Activists warn against leaving foreign children in Syria’s Hawl

RAQQA, Syria (North Press) – Civil activists in Raqqa, north Syria, warned against leaving the children in an extremist environment in Hawl Camp east of Hasakah governorate, northeast Syria.

Save the Children organization warned “it will take 30 years before foreign children stuck in camps in northeast Syria can return home if repatriations continue at the current rate.”

Recent acts carried out by the Islamic State Organization (ISIS) sleeper cells in Hawl Camp recalled the imperative that a solution must be found for thousands of children and women stuck in the unsafe environment in Hawl Camp.

Hawl Camp is unsafe for the children as it seeds hardened ideologies which they are raised with, according to the human rights activist, Shawakh al-Ali.
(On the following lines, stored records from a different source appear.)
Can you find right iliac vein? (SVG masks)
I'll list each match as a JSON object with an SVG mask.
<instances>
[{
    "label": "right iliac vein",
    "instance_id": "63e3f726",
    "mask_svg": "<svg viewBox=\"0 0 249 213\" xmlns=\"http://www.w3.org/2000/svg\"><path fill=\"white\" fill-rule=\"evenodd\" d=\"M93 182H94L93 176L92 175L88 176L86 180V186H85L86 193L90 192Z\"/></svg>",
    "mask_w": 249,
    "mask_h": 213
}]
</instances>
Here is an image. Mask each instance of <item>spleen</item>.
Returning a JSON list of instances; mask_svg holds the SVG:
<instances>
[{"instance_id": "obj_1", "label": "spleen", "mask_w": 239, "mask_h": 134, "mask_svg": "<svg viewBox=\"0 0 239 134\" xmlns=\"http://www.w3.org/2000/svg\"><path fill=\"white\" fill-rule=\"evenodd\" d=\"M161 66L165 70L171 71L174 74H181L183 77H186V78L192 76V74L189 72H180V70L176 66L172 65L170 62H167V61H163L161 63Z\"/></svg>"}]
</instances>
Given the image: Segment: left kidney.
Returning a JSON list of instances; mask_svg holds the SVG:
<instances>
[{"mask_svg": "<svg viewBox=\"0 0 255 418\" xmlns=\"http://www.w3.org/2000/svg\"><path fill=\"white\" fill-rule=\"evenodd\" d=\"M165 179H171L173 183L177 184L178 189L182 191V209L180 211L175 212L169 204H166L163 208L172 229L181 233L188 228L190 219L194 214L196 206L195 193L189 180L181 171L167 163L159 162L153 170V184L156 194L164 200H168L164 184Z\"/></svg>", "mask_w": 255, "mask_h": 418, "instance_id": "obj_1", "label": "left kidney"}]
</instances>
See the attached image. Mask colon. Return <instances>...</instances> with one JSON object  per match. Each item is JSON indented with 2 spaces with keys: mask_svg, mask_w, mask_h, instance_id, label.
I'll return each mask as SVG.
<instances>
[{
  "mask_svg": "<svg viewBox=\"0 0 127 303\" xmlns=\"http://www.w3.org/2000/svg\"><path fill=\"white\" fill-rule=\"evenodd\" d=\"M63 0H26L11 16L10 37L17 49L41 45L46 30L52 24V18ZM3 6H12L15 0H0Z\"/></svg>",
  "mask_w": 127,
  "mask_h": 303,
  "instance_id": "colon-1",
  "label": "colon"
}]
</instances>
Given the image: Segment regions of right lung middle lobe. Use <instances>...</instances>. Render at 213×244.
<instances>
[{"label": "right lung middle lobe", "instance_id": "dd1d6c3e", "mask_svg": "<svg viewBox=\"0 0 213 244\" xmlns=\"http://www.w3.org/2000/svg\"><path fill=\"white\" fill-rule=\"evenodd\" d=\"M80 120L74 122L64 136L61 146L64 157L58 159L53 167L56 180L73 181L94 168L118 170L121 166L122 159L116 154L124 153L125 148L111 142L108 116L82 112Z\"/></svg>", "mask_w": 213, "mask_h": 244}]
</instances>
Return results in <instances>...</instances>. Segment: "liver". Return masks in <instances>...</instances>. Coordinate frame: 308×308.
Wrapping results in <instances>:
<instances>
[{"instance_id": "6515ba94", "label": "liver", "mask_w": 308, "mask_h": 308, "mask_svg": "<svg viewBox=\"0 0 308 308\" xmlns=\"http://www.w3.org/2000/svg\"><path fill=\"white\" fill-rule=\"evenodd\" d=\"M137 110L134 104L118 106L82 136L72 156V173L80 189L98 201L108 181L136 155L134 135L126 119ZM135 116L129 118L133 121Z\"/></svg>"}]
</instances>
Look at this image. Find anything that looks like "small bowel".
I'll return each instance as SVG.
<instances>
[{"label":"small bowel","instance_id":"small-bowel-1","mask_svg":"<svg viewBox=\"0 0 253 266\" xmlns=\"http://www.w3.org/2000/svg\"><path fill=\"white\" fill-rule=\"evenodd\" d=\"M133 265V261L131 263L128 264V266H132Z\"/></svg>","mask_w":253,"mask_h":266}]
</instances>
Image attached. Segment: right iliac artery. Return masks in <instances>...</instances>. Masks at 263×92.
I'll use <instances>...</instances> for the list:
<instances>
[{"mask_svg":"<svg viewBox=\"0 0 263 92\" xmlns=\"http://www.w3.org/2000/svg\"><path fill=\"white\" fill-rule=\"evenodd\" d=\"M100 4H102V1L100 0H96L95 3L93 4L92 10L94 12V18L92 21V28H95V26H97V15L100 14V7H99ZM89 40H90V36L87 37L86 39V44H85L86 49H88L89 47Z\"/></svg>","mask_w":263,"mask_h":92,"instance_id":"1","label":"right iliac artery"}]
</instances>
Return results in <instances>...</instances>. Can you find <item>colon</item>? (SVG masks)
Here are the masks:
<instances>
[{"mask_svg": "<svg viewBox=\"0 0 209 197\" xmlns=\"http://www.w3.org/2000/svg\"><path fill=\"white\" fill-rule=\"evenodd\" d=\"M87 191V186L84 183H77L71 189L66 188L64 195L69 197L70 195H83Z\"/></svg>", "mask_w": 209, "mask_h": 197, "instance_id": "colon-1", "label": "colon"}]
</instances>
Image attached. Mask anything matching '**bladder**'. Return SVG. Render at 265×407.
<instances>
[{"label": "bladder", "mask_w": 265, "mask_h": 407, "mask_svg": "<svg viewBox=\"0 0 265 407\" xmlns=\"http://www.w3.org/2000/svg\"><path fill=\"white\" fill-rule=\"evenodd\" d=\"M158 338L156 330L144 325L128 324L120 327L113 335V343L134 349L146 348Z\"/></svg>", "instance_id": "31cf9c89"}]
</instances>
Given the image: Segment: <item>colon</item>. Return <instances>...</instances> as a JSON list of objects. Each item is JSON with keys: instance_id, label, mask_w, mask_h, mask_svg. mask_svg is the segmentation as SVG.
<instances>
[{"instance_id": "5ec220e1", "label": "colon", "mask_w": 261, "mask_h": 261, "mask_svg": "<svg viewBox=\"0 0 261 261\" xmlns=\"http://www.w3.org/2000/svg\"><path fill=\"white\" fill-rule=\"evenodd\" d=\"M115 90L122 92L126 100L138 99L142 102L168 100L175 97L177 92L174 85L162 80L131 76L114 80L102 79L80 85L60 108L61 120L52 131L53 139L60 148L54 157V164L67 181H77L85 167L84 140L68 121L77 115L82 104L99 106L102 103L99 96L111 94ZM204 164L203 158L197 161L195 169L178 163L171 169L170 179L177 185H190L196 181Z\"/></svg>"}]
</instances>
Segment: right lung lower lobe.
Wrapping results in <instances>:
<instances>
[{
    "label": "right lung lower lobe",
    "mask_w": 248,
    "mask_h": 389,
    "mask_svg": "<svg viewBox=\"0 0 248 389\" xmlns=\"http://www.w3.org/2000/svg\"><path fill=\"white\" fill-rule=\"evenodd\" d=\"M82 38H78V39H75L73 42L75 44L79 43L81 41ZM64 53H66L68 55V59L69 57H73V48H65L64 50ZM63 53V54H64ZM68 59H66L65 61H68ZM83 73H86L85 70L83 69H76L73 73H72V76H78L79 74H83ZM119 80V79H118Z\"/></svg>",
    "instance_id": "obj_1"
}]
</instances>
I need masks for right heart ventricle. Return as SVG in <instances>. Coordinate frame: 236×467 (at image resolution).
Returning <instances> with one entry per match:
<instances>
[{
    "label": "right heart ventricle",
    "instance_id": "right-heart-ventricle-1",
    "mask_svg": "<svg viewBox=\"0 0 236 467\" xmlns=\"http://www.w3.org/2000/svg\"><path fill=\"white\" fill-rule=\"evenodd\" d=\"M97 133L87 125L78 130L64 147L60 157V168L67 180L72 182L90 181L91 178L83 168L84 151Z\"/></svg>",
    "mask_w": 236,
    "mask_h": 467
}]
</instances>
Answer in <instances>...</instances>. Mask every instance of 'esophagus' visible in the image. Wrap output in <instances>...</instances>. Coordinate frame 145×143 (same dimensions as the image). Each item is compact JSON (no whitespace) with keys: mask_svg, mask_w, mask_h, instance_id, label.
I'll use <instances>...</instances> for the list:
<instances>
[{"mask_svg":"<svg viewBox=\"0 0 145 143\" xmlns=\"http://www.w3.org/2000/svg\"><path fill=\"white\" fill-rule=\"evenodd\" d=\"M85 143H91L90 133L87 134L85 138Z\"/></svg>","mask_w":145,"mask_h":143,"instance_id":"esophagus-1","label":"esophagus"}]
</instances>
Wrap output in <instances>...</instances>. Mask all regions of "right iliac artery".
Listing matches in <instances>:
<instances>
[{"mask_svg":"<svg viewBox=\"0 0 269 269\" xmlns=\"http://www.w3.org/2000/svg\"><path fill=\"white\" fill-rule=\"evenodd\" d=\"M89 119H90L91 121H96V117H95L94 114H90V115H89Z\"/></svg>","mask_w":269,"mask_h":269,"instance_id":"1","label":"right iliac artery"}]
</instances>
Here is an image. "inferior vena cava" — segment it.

Al-Ali called on the UN and the humanitarian organizations to “put programs directly supervised by them to rehabilitate the children.”

He held the countries with nationals in camps in northeast Syria responsibility for the future impacts if they would not repatriate their nationals.

Hawl Camp is a house for 56,000 people, 36,000 of which are underage, according to the camp’s manager Hamrin Hassan.

Khalid Sami, chairman of Human Rights Bureau in Raqqa, voiced concern over the current situation of women and children residing in Hawl Camp and the failure to repatriate them to their home countries.

“The flagrant continuous refusal of the countries to repatriate the children has contributed to insecurity and deterioration of human rights in northeast Syria,” Sami added.

The countries that have citizens stuck in northeast Syria should participate to set up rehabilitation centers for the children so they are repatriated and prevent them from absorbing extremist ideologies.